Is there a way to stop this from happening?
Please go easy on me since computing is not my main discipline.
Thank you very much for your time.
Many programs write their output to a temporary file, then rename it to the destination file. This is often done to avoid leaving a half-written output file if the process is killed while writing. By using a temporary, the file can be atomically renamed to the output file name ensuring either:
the entire output file is properly written or
no change is made to the output file
Note there usually are still some race conditions that could result, for example, in the output file being deleted but the temporary file not renamed, but one of the two outcomes above is the general goal.

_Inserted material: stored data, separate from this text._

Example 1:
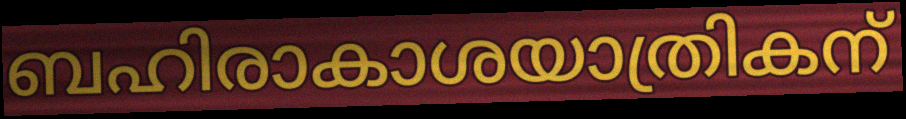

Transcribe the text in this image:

ബഹിരാകാശയാത്രികന്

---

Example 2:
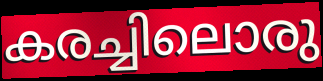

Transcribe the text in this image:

കരച്ചിലൊരു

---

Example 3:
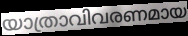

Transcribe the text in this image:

യാത്രാവിവരണമായ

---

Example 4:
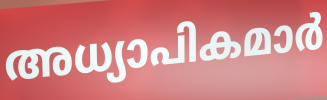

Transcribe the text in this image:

അധ്യാപികമാർ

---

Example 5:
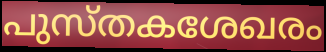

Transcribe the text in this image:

പുസ്തകശേഖരംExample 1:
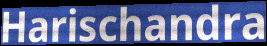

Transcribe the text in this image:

Harischandra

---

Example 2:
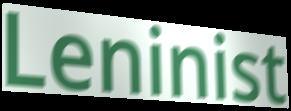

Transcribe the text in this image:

Leninist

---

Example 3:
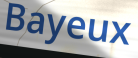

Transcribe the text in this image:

I believe you're using .save function in armadillo.
http://arma.sourceforge.net/docs.html#save_load_field
There are two functions you should see in
include/armadillo_bits/diskio_meat.hpp. In save_raw_ascii, it first stores data to the filename from diskio::gen_tmp_name, and if save_okay, rename by safe_rename. If safe_okay or safe_rename failed, you will see temporary file. The temporary file name is chosen as filename + .tmp_ + some hex value from file name.
//! Save a matrix as raw text (no header, human readable).

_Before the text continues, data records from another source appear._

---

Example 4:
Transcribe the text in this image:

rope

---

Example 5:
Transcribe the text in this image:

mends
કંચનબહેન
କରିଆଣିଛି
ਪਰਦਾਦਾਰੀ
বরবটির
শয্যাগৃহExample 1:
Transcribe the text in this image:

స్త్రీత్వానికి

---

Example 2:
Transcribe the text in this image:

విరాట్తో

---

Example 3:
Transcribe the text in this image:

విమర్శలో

//! Matrices can be loaded in Matlab and Octave, as long as they don't have complex elements.
template<typename eT>
inline
bool
diskio::save_raw_ascii(const Mat<eT>& x, const std::string& final_name)
{
arma_extra_debug_sigprint();
const std::string tmp_name = diskio::gen_tmp_name(final_name);
std::fstream f(tmp_name.c_str(), std::fstream::out);
bool save_okay = f.is_open();
if(save_okay == true)
{
save_okay = diskio::save_raw_ascii(x, f);
f.flush();
f.close();
if(save_okay == true)
{
save_okay = diskio::safe_rename(tmp_name, final_name);
}
}
return save_okay;
}
//! Append a quasi-random string to the given filename.
//! The rand() function is deliberately not used,
//! as rand() has an internal state that changes
//! from call to call. Such states should not be
//! modified in scientific applications, where the
//! results should be reproducable and not affected
//! by saving data.
inline
std::string
diskio::gen_tmp_name(const std::string& x)
{
const std::string* ptr_x = &x;
const u8* ptr_ptr_x = reinterpret_cast<const u8*>(&ptr_x);
const char* extra = ".tmp_";
const uword extra_size = 5;
const uword tmp_size = 2*sizeof(u8*) + 2*2;
char tmp[tmp_size];
uword char_count = 0;
for(uword i=0; i<sizeof(u8*); ++i)
{
conv_to_hex(&tmp[char_count], ptr_ptr_x[i]);
char_count += 2;
}
const uword x_size = static_cast<uword>(x.size());
u8 sum = 0;
for(uword i=0; i<x_size; ++i)
{
sum += u8(x[i]);
}
conv_to_hex(&tmp[char_count], sum);
char_count += 2;
conv_to_hex(&tmp[char_count], u8(x_size));
std::string out;
out.resize(x_size + extra_size + tmp_size);
for(uword i=0; i<x_size; ++i)
{
out[i] = x[i];
}
for(uword i=0; i<extra_size; ++i)
{
out[x_size + i] = extra[i];
}
for(uword i=0; i<tmp_size; ++i)
{
out[x_size + extra_size + i] = tmp[i];
}
return out;
}
What “Dark Falcon” hypothesises is exactly true: when calling save, Armadillo creates a temporary file to which it saves the data, and then renames the file to the final name.
This can be seen in the source code (this is save_raw_ascii but the other save* functions work analogously):
const std::string tmp_name = diskio::gen_tmp_name(final_name);
std::fstream f(tmp_name.c_str(), std::fstream::out);
bool save_okay = f.is_open();
if(save_okay == true)
{
save_okay = diskio::save_raw_ascii(x, f);
f.flush();
f.close();
if(save_okay == true)
{
save_okay = diskio::safe_rename(tmp_name, final_name);
}
}
The comment on safe_rename says this:
Safely rename a file.
Before renaming, test if we can write to the final file.
This should prevent:
overwriting files that are write protected,
overwriting directories.
It’s worth noting that this will however not prevent a race condition.